■ Problem details
Where the listing below has a line containing "index tip: (1182, 801)", output that line and all lines after it, verbatim, and no others.

■ Data supplied
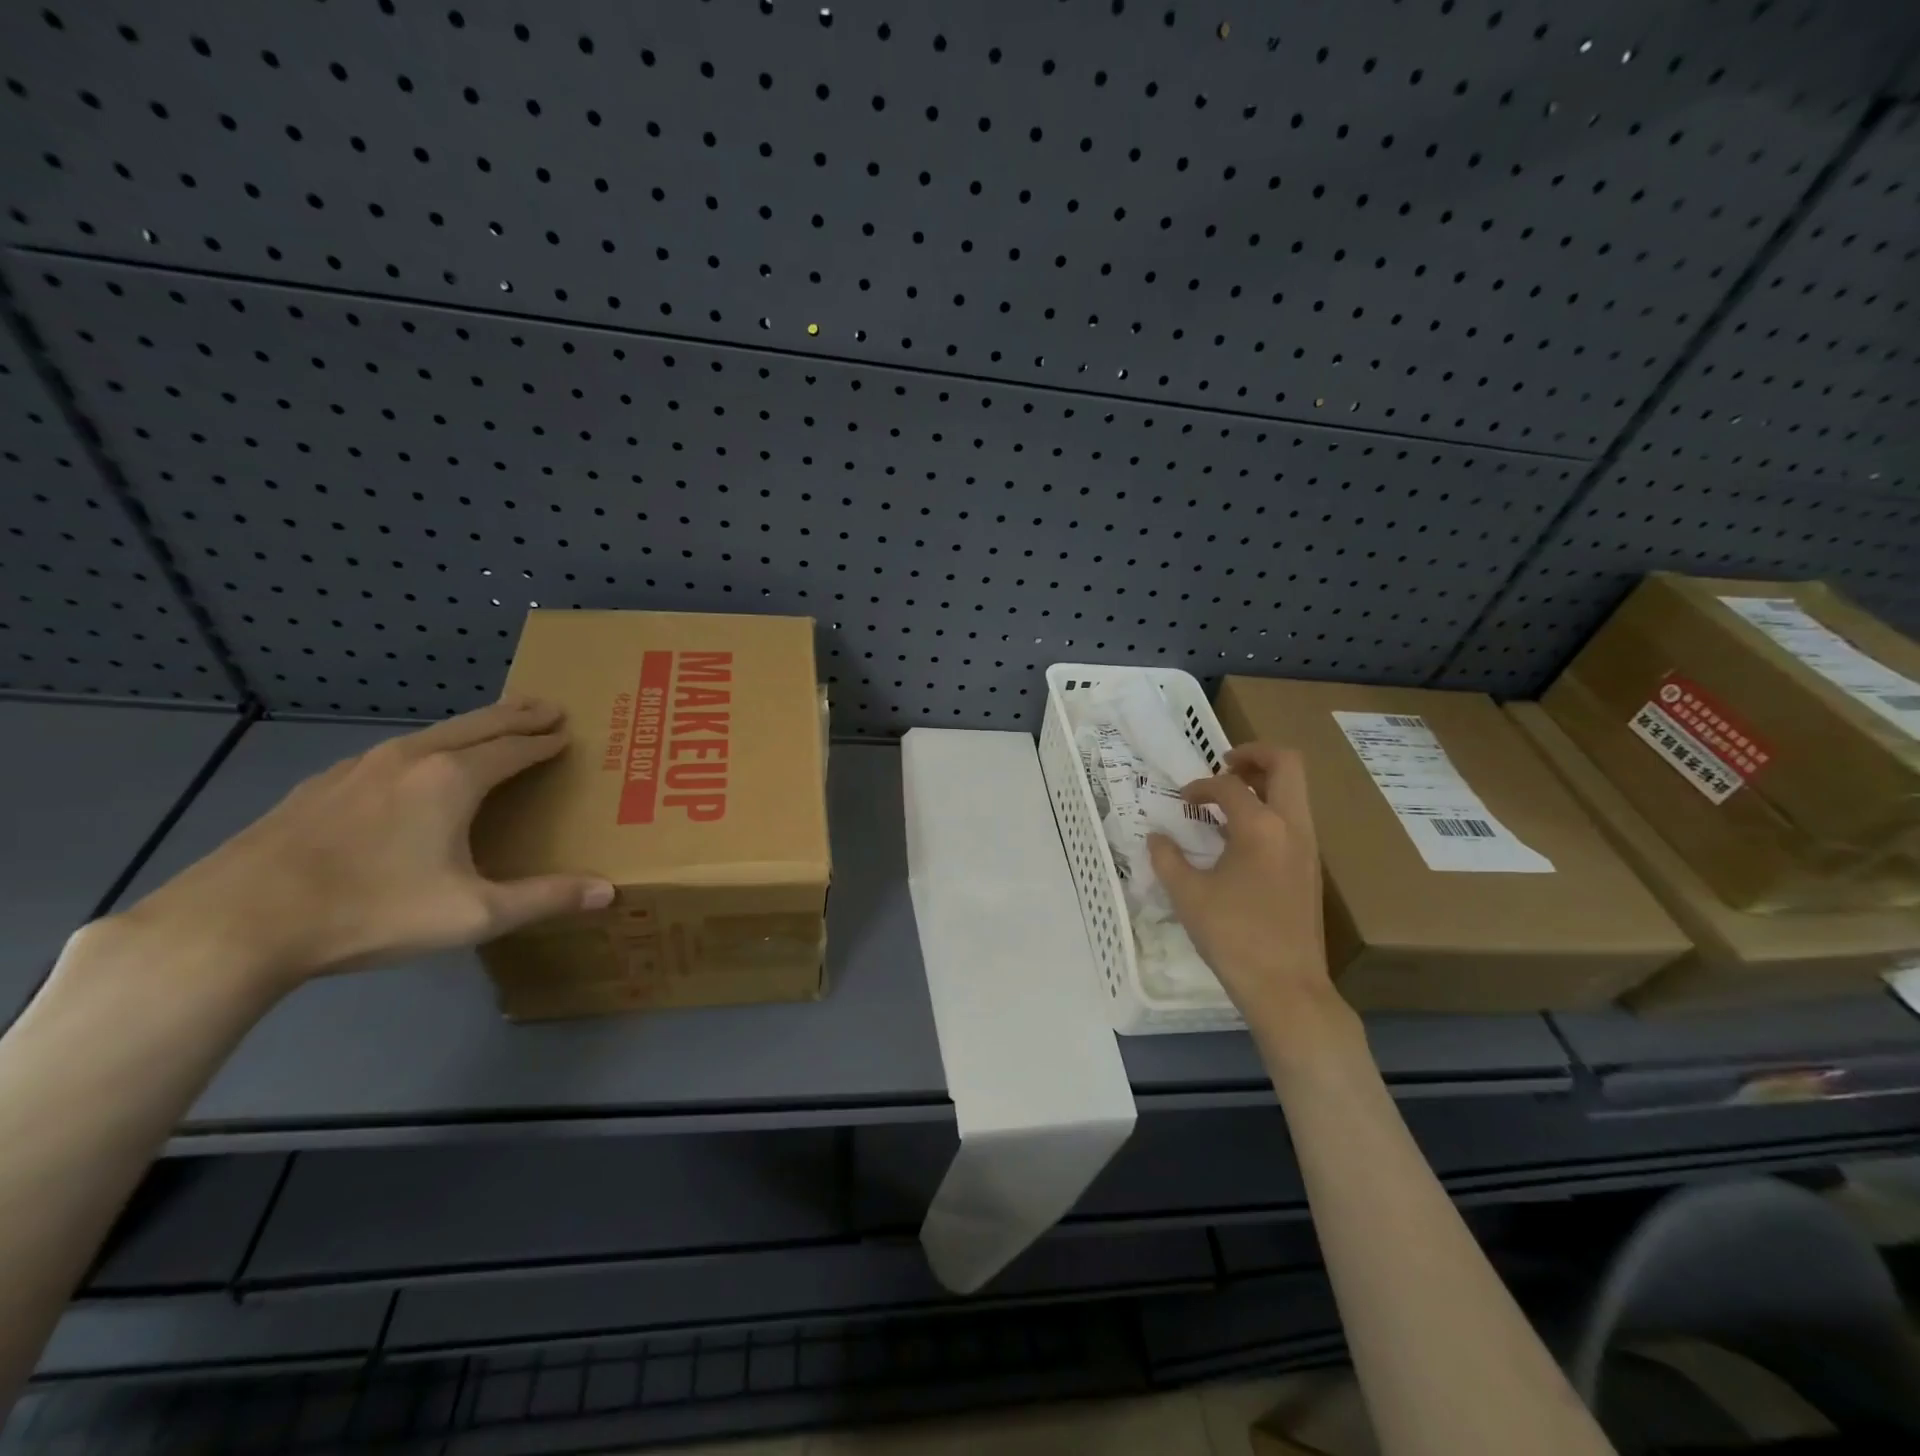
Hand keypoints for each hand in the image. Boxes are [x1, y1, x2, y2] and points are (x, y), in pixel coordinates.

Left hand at [106, 699, 613, 993]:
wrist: (238, 921)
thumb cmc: (372, 911)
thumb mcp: (474, 914)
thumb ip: (546, 898)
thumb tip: (609, 891)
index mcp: (453, 779)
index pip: (516, 747)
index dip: (546, 740)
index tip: (569, 731)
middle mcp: (411, 758)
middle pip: (477, 724)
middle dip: (516, 714)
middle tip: (546, 705)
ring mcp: (359, 767)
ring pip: (432, 733)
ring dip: (471, 726)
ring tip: (490, 729)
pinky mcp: (321, 786)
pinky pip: (392, 752)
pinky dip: (425, 747)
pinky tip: (413, 767)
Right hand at [1147, 743, 1338, 1033]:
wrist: (1286, 987)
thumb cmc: (1233, 937)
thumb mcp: (1187, 895)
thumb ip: (1167, 858)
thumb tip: (1156, 837)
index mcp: (1260, 827)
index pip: (1228, 786)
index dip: (1200, 786)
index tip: (1182, 801)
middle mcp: (1292, 827)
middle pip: (1286, 764)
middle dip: (1254, 754)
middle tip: (1224, 764)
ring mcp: (1308, 847)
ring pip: (1296, 791)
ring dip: (1264, 782)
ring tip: (1230, 797)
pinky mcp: (1311, 868)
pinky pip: (1295, 818)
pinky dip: (1271, 808)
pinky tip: (1241, 836)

■ Reply to the exercise
index tip: (1182, 801)
middle mcp: (1292, 827)
middle pip: (1286, 764)
middle dip: (1254, 754)
middle tip: (1224, 764)
ring mcp: (1308, 847)
ring pip: (1296, 791)
ring dip: (1264, 782)
ring tip: (1230, 797)
pinky mcp: (1311, 868)
pinky pip: (1295, 818)
pinky dip: (1271, 808)
pinky tip: (1241, 836)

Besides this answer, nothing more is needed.